Al Melvin’s “special interest” education company: how it does business in Utah


by David Safier

Screen Shot 2013-02-11 at 4.49.13 PMI've been posting about Al Melvin's bill, SB1239, which would appropriate $30 million to a "research-based, technology-based provider" for a reading program designed to help K-3 students whose reading skills are far below grade level. Melvin wrote explicit criteria into the bill which only fit one company, Utah's Imagine Learning. The bill's language matches up beautifully with the language and details on the company website.

Why did Melvin focus his bill on Imagine Learning? One reason is, the company is right in his conservative wheelhouse. It's a high level funder of ALEC and sits on ALEC's Education Task Force. It's also connected with the conservative "school choice" movement. So Melvin would have had plenty of opportunities to talk with company representatives, and he would have liked what he heard.

Melvin's bill would create a statewide license for Imagine Learning products, meaning that school districts could use them without dipping into their own limited resources. It's a great deal for Imagine Learning, which can rake in up to $30 million just by convincing a few legislators to give the company a state license. No time consuming, costly sales pitches to individual schools and school districts which would have to consider whether the products are effective before investing in them. It's a statewide, one-stop sales pitch, and the chosen sponsor, Al Melvin, would be far more interested in the cut of your conservative jib than the effectiveness of your educational product.

Imagine Learning did this once before, in its home state of Utah, where it managed to get a state license for its products in 2010. I can't find details about how much Utah spent on the reading programs, but according to the Utah Education Issues blog, Imagine Learning spent a good chunk of money in campaign contributions to grease the skids — about $12,000 in 2009, spread out among a number of conservative legislators, including the Chair of the Executive Appropriations Committee and a key member of the Senate Education Committee.

(As an interesting side note, something similar happened in Utah in 2008 when a million dollar state license was allotted for a reading program created by the Waterford Institute. As with the Melvin bill, the Utah legislation put out a Request of Proposals (RFP) with such specific language, it could only apply to Waterford. The Waterford program was created by a team headed by Susan Preator. In 2002, Preator retired from Waterford and created Imagine Learning. The Preator connection between the two companies and the granting of state licenses has to be more than coincidental.)

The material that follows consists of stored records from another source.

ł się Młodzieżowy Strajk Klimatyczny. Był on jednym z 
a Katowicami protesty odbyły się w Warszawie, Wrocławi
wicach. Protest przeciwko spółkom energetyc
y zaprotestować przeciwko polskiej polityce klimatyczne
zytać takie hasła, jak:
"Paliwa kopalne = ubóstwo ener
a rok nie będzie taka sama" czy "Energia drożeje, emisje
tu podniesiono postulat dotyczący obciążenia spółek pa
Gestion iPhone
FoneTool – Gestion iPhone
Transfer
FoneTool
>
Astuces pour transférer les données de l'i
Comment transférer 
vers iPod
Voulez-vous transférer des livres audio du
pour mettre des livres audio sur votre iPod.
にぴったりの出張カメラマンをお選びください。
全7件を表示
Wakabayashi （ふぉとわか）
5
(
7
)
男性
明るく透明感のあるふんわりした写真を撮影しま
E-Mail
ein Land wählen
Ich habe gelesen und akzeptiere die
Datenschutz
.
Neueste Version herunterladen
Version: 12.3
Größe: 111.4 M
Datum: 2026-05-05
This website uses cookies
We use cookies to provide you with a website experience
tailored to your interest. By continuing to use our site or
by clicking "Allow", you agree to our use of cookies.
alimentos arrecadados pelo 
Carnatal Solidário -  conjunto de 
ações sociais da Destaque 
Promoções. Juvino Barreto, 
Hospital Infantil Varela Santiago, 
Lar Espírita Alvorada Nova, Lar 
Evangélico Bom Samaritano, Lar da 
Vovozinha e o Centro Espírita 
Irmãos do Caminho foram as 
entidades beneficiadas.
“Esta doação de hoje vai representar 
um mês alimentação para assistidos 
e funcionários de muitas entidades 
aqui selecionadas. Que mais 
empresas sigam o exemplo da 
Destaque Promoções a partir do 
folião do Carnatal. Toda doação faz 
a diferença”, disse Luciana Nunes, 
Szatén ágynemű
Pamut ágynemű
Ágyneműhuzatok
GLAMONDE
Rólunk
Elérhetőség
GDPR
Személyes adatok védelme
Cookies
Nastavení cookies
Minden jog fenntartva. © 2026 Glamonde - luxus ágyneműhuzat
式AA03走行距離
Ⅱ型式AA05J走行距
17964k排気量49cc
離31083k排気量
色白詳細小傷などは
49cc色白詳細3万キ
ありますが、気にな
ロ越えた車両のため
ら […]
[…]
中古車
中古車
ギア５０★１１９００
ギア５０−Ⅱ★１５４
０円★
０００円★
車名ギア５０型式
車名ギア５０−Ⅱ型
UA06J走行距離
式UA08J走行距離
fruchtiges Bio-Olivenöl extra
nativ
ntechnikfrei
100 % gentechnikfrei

I'm not knowledgable enough to say if Imagine Learning puts out a good product. I'm a retired high school English teacher with no expertise in reading instruction for grades K-3. But I doubt Melvin has greater expertise than I. In Arizona's cash-starved state budget where people like Melvin talk about pinching every possible penny, it makes no sense for him to spend $30 million on a reading program instead of giving schools the opportunity to choose between a number of educational strategies to help their young, struggling readers.


  1. Sue, do you know more about the history of Imagine Learning in Arizona than I do? Honestly, I had never heard of them before I started looking into this a week ago.

    If you have information, please share, either here or in an email:

  2. David,

    Thank you for reporting on this company. They have tried for years to get their mitts on AZ education dollars. Their products do not increase student achievment, but they do increase the payoff to shareholders via our tax dollars.

  3. You’re very welcome. Is it bad that every time I see a story like this, I think of you? 🙂 I know…follow the money. For profit, not kids.

  4. Great link, thanks. Unfortunately, that’s not an unusual tactic for K12 Inc. They often tell teachers to tweak student grades so they pass. A passing student is more money from the state, and when you’re a for-profit corporation that has to answer to your stockholders, money is what it’s all about.

    A lawsuit against K12 Inc. by its stockholders is coming up soon. Should be interesting to see what happens.